What you should do>
Return only the lines from the one containing "Scale 8 nm/px." to the end of the material, with each one exactly as it appears.

Source material>

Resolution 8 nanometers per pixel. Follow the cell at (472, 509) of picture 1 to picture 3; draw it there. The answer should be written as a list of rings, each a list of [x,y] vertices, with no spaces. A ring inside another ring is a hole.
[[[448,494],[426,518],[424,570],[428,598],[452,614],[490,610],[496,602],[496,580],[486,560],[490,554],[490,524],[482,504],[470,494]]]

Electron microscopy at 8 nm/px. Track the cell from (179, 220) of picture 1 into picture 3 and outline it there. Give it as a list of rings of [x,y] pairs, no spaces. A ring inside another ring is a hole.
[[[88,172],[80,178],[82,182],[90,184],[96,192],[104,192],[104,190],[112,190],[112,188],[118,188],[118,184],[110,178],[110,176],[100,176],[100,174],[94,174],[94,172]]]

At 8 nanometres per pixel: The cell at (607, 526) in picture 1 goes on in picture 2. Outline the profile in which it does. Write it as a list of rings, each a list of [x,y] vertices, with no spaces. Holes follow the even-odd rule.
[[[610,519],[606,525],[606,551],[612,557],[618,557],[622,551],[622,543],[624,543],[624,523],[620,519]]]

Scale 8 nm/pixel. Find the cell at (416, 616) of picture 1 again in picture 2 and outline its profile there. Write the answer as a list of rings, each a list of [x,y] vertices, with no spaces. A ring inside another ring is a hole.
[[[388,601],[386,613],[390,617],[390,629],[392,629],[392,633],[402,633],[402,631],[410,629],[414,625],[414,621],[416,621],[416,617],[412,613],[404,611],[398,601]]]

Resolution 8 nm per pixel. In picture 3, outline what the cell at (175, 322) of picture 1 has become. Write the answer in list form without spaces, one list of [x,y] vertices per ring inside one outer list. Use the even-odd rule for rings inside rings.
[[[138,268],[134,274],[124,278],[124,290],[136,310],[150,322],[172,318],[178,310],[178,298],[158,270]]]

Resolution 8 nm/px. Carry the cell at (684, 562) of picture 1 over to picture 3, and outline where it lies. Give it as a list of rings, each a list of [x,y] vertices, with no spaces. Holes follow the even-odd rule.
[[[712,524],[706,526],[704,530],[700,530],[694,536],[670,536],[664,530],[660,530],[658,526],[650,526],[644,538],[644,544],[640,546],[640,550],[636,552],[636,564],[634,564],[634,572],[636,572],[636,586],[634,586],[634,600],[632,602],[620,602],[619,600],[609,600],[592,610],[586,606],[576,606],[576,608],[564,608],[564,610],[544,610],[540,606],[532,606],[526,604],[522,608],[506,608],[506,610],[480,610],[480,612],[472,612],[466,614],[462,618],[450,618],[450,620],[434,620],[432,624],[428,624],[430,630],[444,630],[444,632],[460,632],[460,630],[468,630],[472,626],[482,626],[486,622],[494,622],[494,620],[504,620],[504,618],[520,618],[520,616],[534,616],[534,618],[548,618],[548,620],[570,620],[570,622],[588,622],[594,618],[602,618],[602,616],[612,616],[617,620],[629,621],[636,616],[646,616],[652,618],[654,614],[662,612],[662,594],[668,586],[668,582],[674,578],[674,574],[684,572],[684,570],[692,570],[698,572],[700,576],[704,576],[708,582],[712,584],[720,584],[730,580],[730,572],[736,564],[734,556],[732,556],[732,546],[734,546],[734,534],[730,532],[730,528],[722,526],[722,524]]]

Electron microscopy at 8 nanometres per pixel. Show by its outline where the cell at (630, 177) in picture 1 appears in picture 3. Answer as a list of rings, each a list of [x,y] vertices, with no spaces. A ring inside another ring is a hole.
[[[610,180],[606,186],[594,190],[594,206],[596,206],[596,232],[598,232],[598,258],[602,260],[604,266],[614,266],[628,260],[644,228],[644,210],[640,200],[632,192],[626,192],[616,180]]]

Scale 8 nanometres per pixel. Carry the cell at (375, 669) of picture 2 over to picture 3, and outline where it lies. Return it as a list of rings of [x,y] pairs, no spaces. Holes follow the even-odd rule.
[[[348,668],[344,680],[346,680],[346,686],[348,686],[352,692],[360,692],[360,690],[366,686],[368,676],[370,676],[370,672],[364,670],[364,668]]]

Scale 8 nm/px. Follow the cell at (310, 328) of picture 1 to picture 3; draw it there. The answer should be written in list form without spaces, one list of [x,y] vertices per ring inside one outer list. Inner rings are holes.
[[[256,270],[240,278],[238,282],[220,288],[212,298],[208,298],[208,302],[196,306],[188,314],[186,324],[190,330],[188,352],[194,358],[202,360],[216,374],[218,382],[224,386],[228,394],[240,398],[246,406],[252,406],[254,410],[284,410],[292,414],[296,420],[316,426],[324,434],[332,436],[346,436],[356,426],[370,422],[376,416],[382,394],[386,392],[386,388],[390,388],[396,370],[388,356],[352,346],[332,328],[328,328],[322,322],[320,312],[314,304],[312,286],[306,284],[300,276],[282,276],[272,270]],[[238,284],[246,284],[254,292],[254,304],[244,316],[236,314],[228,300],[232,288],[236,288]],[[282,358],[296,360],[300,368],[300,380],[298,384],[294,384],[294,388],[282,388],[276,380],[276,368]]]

Task result>
Scale 8 nm/px. Follow the cell at (310, 328) of picture 1 to picture 3; draw it there. The answer should be written in list form without spaces, one list of [x,y] vertices per ring inside one outer list. Inner rings are holes.
[[[256,270],[240,278],[238,282],[220,288],[212,298],[208,298],[208,302],[196,306],[188,314],[186,324],[190,330],[188,352],[194,358],[202,360],[216,374],[218,382],[224,386],[228,394],[240,398],[246,406],[252,406],[254,410],[284,410],[292,414],[296,420],[316,426],[324,434],[332,436],[346,436],[356,426],[370,422],[376,416],[382,394],[386,392],[386,388],[390,388],[396,370],[388,356],[352,346],[332,328],[328,328],[322,322],[320,312],[314,304],[312,286],[306,284],[300,276],[282,276],[272,270]],[[238,284],[246,284],[254,292],[254,304],[244,316],[236,314],[228,300],[232,288],[236,288]],[[282,358],[296,360],[300,368],[300,380],[298,384],[294,384],[294,388],[282,388],[276,380],[276,368]]]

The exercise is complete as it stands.